- Selected excerpt:
────────────────────

OK, prepare for a long answer.
I have not done any regular proficiency test in any language since I left the university in January 1981, so I normally just say that I have done monolingual trips in 11½ language - the half one is obviously Esperanto since I only have used it during conferences within the venues, but spoken something else outside them. The other 11 languages are Danish (of course), Swedish, English, German, Dutch, French, Portuguese, Castillian, Catalan, Italian and Romanian. By 'monolingual trip' I mean that I refuse to speak anything than the local language to any local person, and that I try only to think and read and write in it during my stay. It can't be a 100 % immersion because sometimes I do speak to other tourists or tourist guides or whatever, and I may also update this thread in English from hotel computers - but the plan is to avoid any other language than the local one.
I would say that the weakest ones among those I mentioned are Dutch and Romanian, but even there I have been discussing anything from the animals in the local zoo over the weather to nuclear physics and sights I ought to visit - which should be enough to justify a B2 even in the weaklings among the 11½. However if you catch me during a gathering where people are speaking German or Italian behind my back it may take several minuts to get my brain spinning in Dutch or Romanian. My Swedish tone isn't quite nativelike, but I know all the words I need. And my spoken Esperanto has been up and down since I only have refreshed it during gatherings and conferences, but now I have paid for paper versions of the magazine of UEA (the international Esperanto organisation), which means that I regularly get a boost, and right now I also feel that this language is right at the tip of my tongue.
It might be worth mentioning that I have done lectures in 7 languages, and if the *** jerks at the upcoming gathering hadn't refused my proposal I could have added Portuguese to the list. If you can do a lecture in a language without looking into your notes then I think you are entitled to claim you speak the language. But now my involvement with any kind of conferences or gatherings has come to a screeching halt so there won't be any further additions to the list. I'm not going to participate in any more of these events.
And then there is the rest. Hmm ... that's a complicated question.
Let me first say that I have been studying Greek for several years, and during my last two visits I went almost monolingual the last day both times. If I could take a plane down there for a week or so tomorrow I think I could add Greek to the list, but only at something like a A2 level - I have too many holes in my vocabulary. The same applies to Russian, but there I have heard far less speech during the last couple of years so I might have a problem understanding the responses if I were dumb enough to engage in a conversation. But it would just take some hard aural training to get ready for my first conversation in Russian. As for Bulgarian and Serbian (+Croatian, Bosnian) I can more or less read them, and I could probably survive as a tourist - but not as a monolingual tourist. And my Polish and Slovak are also too weak for that, but I'm close to being able to read them. The same applies to Bahasa Indonesia - the limitation is that I have close to zero listening experience.

────────────────────

- Tasks to perform:
(a) In the post about the writer's languages, which two of the 11½ languages does the writer call the weakest?
(b) Extend the post about the writer's languages, picking up right after its final sentence.

────────────────────

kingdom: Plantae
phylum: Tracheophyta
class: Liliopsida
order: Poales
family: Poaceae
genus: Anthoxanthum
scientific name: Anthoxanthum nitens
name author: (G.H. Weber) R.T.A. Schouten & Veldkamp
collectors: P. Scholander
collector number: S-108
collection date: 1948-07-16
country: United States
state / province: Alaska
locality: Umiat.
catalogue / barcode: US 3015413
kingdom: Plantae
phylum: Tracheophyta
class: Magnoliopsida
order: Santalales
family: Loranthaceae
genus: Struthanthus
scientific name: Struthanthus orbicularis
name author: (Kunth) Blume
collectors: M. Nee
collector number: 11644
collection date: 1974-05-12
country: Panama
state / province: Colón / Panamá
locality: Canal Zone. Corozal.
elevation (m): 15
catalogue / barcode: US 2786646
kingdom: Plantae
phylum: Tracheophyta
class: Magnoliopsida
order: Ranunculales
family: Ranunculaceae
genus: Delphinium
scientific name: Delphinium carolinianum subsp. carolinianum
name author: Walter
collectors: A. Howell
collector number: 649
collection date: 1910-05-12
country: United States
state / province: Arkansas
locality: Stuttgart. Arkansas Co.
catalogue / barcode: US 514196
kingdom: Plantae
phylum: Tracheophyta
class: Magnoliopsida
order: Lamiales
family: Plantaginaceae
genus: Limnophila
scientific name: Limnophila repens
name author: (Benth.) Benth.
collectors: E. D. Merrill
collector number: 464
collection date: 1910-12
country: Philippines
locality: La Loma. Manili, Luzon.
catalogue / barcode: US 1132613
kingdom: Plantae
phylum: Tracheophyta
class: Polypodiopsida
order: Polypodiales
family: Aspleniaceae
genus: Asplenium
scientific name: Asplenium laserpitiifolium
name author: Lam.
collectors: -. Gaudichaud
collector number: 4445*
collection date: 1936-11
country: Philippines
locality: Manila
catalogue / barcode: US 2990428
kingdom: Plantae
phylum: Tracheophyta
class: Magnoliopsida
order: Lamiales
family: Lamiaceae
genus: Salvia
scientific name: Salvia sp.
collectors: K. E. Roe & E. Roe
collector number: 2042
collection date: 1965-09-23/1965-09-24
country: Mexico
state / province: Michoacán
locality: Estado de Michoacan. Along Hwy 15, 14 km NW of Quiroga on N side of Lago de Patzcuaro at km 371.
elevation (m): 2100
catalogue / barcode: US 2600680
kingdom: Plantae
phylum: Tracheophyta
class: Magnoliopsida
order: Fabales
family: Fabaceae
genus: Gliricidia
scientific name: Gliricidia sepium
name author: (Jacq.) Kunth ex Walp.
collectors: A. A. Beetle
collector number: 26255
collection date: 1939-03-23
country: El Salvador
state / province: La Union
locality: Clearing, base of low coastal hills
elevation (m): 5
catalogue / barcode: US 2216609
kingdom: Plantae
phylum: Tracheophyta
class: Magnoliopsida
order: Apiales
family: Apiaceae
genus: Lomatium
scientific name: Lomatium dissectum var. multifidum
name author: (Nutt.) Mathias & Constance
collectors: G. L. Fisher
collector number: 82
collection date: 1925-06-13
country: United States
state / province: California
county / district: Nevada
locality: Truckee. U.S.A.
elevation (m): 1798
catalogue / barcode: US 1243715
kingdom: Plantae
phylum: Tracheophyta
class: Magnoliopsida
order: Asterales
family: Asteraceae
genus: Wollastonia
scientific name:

────────────────────

- Exercise results:
(a) Dutch and Romanian.

(b)
I would probably try speaking Afrikaans if I got the chance, but each time I have visited South Africa everybody has spoken to me in English - and I'm slightly worried about the political implikations in answering back in Afrikaans. When I have visited Northern Germany I have hardly ever heard any native speaker utter anything in Low German, so I have almost given up keeping it on my agenda - except as a written language. And the same could be true of Scots, but here at least some persons up North speak English with a Scots accent, and during the last gathering I actually got the chance to have a conversation in broad Scottish - and I think I passed the test. As for Latin I have been hovering just below the level where I would be confident enough to have a conversation, but I have done a 5 minute talk in Latin about tardigrades and their similarity to my Latin skills so with a bit of preparation and the right situation I would have a go - albeit at a modest level. My Irish and Albanian are definitely not close to be added to the list, but I'm studying both sporadically and in bursts.
And finally: how come I didn't mention Norwegian, in spite of Norway being a close neighhbour to Denmark? Well, I understand practically anything I hear from NRK television (even when people representing several dialects have heated conversations), but the dominating writing system (bokmål) up there irritates me because it looks like Danish with a lot of spelling errors, and that has prevented me from doing a real effort to add Norwegian to the list.
Right now my main plan is to learn to read the remaining languages in Europe (i.e. Finnish, Estonian, Latvian, Lithuanian and Basque plus a number of languages and dialects close to some of those I already know). And for the moment I prioritize that higher than learning to speak those from Eastern Europe which I already study as written languages now.
Carmody wrote:For me to retain the necessary vocabulary words in so many languages is beyond my reach. However it sounds as if you are able to do it with lists. Does that mean you are constantly refreshing every other week in a language?
Without my wordlists and my selective way of studying grammar it would have been TOTALLY impossible for me to keep afloat in a dozen active languages and at least the same number of passive ones. If I'm not buried in other things like my music collection I would typically study something like three or four languages in a day, not counting the major ones like English or German or French. I don't know how Mezzofanti or Krebs did it, except that Mezzofanti actually did use flash cards on paper. But for me those wordlists are the key to getting and maintaining my vocabularies in the languages I study.